Personal information
- Full name: Norman Leslie Glenister
- Born: 23 August 1915 Geelong, Victoria
- Died: 17 November 1963 (aged 48)
- Original team: Geelong West (GDFL)
- Height: 180 cm (5 ft 11 in)
- Weight: 78 kg (172 lb)

Playing career^{1}
- Years: Club / Games (Goals)
- 1934–40, 1945–46: Geelong / 124 (262)
- ^{1} Playing statistics correct to the end of 1946.

= Norm Glenister =

Australian rules footballer, born 1915

Norman Leslie Glenister (23 August 1915 – 17 November 1963) was an Australian rules footballer who played with Geelong in the VFL during the 1930s and 1940s.

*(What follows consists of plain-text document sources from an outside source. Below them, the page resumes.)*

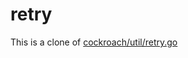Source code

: # retry

This is a clone of [cockroach/util/retry.go](https://github.com/cockroachdb/cockroach/blob/master/util/retry.go)
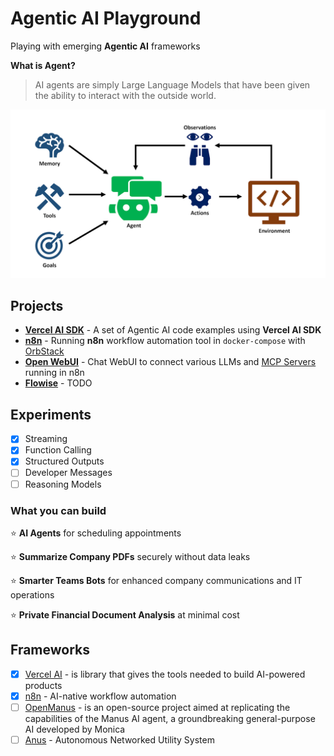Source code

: # Agentic AI Playground

Playing with emerging **Agentic AI** frameworks

**What is Agent?**

> AI agents are simply Large Language Models that have been given the ability to interact with the outside world.

![image info](./docs/images/what-is-agent.png)

## Projects

- **[Vercel AI SDK](./docs/ai-sdk.md)** - A set of Agentic AI code examples using **Vercel AI SDK**
- **[n8n](./docs/n8n.md)** - Running **n8n** workflow automation tool in `docker-compose` with [OrbStack](https://docs.orbstack.dev/docker/domains)
- **[Open WebUI](https://openwebui.com/)** - Chat WebUI to connect various LLMs and [MCP Servers](https://docs.openwebui.com/openapi-servers/mcp/) running in n8n
- **[Flowise](https://flowiseai.com/)** - TODO

## Experiments

- [x] Streaming
- [x] Function Calling
- [x] Structured Outputs
- [ ] Developer Messages
- [ ] Reasoning Models

### What you can build

⭐️ **AI Agents** for scheduling appointments

⭐️ **Summarize Company PDFs** securely without data leaks

⭐️ **Smarter Teams Bots** for enhanced company communications and IT operations

⭐️ **Private Financial Document Analysis** at minimal cost

## Frameworks

- [x] [Vercel AI](https://sdk.vercel.ai/) - is library that gives the tools needed to build AI-powered products
- [x] [n8n](https://n8n.io/) - AI-native workflow automation
- [ ] [OpenManus](https://github.com/henryalps/OpenManus) - is an open-source project aimed at replicating the capabilities of the Manus AI agent, a groundbreaking general-purpose AI developed by Monica
- [ ] [Anus](https://github.com/nikmcfly/ANUS) - Autonomous Networked Utility System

Whether playing as a half forward flanker, centreman or rover, Glenister was a consistent goalkicker for Geelong and bar his debut year when he played just two games never failed to kick 20 goals in a season. He missed Geelong's 1937 premiership due to injury and topped their goalkicking in 1939 with 36 goals. His best season tally however was 50 goals which he kicked in 1938. A Victorian interstate representative, he kicked five goals in a game against South Australia in 1939.

Glenister also played for Victorian Football Association club Coburg, crossing without a clearance in 1941 during the throw-pass era, before returning to Geelong in 1945 after his suspension for crossing without a clearance had ended.

Glenister's brother Harold briefly played alongside him in the same Geelong team.